[Source data]
####################

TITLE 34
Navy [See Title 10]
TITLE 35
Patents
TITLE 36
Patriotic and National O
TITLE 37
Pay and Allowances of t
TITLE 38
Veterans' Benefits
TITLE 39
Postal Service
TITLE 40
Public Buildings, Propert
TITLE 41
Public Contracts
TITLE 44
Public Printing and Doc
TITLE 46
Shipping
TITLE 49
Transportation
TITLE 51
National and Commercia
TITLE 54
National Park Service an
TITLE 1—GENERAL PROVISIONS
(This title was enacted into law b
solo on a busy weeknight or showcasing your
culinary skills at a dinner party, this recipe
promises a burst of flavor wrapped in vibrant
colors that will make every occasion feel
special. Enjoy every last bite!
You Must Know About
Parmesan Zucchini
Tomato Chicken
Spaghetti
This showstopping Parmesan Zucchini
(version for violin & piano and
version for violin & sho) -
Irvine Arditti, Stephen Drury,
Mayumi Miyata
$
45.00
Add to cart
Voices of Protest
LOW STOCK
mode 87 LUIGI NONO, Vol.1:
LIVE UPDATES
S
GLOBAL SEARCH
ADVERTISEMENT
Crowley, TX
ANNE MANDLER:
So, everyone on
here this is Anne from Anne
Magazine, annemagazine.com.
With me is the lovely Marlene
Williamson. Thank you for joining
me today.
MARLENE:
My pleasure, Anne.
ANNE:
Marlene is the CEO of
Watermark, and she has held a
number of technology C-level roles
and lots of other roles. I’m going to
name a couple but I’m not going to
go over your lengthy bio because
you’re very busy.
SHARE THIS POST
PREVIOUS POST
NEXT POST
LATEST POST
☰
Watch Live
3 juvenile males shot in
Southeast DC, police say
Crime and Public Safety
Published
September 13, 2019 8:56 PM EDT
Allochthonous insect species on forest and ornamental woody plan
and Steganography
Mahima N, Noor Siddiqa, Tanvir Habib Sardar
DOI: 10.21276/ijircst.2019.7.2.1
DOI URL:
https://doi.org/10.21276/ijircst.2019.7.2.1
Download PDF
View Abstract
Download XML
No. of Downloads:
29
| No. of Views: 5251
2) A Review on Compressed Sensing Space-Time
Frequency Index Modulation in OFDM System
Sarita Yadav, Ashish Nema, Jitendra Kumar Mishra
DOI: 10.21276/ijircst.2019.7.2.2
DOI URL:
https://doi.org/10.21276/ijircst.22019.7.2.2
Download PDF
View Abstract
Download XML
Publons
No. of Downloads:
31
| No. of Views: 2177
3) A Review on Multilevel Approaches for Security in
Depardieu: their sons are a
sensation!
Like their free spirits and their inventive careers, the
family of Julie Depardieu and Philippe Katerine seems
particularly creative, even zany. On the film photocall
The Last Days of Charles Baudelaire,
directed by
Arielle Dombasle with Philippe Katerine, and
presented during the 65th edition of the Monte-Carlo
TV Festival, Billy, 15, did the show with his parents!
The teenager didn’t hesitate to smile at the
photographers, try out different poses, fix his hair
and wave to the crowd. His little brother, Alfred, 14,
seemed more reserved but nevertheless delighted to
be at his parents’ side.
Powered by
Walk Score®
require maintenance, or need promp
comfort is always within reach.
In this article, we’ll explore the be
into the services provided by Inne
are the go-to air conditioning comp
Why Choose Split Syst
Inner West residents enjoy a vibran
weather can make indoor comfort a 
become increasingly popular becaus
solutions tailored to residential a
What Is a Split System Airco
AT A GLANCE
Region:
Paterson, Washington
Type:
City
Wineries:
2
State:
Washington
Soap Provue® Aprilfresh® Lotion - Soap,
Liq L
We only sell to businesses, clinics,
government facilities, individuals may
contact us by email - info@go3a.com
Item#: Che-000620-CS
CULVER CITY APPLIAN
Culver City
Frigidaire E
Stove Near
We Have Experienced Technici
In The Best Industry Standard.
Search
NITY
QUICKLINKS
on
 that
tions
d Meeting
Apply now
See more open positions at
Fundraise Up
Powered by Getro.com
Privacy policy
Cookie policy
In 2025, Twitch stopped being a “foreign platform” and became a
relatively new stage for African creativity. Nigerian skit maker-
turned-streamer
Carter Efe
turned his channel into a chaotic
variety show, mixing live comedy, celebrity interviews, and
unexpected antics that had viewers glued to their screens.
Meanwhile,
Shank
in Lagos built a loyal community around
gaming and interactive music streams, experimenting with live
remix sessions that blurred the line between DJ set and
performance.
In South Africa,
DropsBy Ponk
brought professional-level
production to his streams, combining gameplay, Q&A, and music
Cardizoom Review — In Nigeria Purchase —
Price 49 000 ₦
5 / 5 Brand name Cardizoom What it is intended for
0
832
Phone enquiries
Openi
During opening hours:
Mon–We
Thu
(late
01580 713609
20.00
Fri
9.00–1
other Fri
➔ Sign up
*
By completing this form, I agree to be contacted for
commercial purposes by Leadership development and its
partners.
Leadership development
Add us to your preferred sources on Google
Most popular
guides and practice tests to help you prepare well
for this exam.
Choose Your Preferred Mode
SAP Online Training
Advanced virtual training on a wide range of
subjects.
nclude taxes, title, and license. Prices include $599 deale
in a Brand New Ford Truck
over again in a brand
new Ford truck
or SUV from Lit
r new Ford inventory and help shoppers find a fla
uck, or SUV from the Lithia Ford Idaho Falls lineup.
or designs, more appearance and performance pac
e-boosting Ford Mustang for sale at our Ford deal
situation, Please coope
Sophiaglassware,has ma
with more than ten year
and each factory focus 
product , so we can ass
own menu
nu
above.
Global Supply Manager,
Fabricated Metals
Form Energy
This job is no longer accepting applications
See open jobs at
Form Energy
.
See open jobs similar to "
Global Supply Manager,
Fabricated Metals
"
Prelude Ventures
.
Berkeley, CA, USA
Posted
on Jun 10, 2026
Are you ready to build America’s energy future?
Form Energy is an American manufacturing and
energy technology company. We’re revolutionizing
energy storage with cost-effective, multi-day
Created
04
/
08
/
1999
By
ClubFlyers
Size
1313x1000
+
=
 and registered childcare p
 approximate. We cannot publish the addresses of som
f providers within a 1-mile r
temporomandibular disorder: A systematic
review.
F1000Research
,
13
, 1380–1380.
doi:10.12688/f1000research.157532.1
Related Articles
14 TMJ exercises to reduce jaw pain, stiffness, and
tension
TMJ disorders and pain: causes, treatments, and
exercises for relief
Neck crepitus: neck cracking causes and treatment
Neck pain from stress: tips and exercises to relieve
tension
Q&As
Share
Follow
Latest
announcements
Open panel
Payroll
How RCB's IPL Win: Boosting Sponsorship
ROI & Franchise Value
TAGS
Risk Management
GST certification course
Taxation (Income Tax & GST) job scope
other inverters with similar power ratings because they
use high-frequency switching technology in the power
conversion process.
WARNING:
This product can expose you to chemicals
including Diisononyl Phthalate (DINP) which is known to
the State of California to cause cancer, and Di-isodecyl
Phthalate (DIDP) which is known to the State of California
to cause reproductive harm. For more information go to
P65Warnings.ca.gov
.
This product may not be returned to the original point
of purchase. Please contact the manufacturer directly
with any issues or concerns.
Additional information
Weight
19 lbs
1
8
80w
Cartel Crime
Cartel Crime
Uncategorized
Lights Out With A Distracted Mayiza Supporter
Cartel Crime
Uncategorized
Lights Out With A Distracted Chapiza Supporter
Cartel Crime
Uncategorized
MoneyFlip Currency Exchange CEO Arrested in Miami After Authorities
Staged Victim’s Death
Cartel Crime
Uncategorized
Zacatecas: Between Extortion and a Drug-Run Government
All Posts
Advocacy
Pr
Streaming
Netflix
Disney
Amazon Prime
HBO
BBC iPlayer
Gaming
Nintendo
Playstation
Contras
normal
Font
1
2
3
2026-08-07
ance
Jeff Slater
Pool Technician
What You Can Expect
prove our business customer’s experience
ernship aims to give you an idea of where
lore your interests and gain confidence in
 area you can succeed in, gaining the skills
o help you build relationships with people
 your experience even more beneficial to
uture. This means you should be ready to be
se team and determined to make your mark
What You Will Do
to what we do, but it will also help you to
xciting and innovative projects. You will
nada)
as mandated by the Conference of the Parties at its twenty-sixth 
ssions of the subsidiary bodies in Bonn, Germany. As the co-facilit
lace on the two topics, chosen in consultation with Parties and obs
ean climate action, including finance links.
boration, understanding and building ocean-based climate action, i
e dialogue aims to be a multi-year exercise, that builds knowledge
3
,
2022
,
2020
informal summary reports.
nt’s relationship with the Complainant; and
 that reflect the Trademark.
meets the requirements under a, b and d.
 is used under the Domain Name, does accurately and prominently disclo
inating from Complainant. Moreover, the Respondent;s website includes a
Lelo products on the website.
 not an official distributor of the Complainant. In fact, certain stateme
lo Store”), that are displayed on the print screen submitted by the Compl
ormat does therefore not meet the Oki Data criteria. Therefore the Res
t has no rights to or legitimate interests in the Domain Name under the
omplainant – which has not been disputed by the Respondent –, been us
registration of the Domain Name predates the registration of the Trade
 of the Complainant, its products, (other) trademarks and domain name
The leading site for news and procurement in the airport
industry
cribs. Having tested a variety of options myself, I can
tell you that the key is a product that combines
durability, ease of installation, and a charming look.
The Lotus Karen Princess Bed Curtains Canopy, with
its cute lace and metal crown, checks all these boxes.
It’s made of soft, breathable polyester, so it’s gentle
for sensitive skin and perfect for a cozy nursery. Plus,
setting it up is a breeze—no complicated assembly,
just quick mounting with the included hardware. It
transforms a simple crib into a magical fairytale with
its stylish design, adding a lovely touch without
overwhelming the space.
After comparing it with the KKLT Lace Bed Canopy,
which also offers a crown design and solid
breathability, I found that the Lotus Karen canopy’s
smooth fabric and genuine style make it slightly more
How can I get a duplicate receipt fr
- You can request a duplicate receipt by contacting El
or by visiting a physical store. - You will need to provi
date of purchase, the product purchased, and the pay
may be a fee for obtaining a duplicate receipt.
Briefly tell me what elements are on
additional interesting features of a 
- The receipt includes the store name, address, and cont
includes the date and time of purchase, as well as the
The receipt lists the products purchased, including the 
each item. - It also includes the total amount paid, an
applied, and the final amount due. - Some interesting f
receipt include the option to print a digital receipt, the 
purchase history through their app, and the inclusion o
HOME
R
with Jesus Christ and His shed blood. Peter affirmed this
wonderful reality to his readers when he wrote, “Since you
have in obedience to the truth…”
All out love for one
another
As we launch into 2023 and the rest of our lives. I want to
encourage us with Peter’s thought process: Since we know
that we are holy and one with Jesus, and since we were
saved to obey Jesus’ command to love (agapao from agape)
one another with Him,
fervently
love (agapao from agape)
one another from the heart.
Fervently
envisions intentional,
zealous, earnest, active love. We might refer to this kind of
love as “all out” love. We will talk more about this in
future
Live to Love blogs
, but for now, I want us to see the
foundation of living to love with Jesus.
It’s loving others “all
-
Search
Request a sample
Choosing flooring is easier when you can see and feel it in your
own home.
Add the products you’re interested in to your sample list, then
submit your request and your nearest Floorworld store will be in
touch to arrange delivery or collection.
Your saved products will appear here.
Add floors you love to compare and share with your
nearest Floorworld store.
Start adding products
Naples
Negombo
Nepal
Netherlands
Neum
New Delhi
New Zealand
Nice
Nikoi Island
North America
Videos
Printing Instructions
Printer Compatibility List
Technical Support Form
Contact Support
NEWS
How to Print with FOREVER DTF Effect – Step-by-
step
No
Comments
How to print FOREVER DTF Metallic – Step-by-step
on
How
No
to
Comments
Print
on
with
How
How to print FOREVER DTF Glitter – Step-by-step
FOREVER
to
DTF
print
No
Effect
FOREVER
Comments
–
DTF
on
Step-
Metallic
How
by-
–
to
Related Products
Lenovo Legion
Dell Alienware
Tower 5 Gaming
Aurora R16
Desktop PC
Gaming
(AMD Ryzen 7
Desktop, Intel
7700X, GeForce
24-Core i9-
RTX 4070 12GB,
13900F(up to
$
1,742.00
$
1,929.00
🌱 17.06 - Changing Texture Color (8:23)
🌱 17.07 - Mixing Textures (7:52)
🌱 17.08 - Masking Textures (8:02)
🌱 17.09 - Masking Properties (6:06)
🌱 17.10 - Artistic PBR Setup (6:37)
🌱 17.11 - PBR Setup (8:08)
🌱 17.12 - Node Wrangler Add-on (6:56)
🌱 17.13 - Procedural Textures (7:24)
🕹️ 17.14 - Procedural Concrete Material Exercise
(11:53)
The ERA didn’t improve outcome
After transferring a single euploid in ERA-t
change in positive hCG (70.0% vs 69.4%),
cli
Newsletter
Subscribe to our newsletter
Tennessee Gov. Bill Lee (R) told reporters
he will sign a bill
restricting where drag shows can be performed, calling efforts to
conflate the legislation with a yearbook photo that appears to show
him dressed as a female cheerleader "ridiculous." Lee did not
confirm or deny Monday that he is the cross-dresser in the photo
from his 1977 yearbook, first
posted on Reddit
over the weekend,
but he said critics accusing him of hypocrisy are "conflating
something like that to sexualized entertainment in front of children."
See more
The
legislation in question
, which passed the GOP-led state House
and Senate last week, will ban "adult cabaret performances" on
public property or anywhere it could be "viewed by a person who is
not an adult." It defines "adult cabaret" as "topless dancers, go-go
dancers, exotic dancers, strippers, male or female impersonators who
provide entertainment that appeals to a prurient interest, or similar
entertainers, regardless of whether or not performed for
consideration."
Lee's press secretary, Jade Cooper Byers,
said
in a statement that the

####################

Reproduce the listing verbatim, from its first line down through the line containing "Marlene is the CEO of", including both of those lines.

SOLUTION TO THE PROBLEM>
TITLE 34
Navy [See Title 10]
TITLE 35
Patents
TITLE 36
Patriotic and National O
TITLE 37
Pay and Allowances of t
TITLE 38
Veterans' Benefits
TITLE 39
Postal Service
TITLE 40
Public Buildings, Propert
TITLE 41
Public Contracts
TITLE 44
Public Printing and Doc
TITLE 46
Shipping
TITLE 49
Transportation
TITLE 51
National and Commercia
TITLE 54
National Park Service an
TITLE 1—GENERAL PROVISIONS
(This title was enacted into law b
solo on a busy weeknight or showcasing your
culinary skills at a dinner party, this recipe
promises a burst of flavor wrapped in vibrant
colors that will make every occasion feel
special. Enjoy every last bite!
You Must Know About
Parmesan Zucchini
Tomato Chicken
Spaghetti
This showstopping Parmesan Zucchini
(version for violin & piano and
version for violin & sho) -
Irvine Arditti, Stephen Drury,
Mayumi Miyata
$
45.00
Add to cart
Voices of Protest
LOW STOCK
mode 87 LUIGI NONO, Vol.1:
LIVE UPDATES
S
GLOBAL SEARCH
ADVERTISEMENT
Crowley, TX
ANNE MANDLER:
So, everyone on
here this is Anne from Anne
Magazine, annemagazine.com.
With me is the lovely Marlene
Williamson. Thank you for joining
me today.
MARLENE:
My pleasure, Anne.
ANNE:
Marlene is the CEO of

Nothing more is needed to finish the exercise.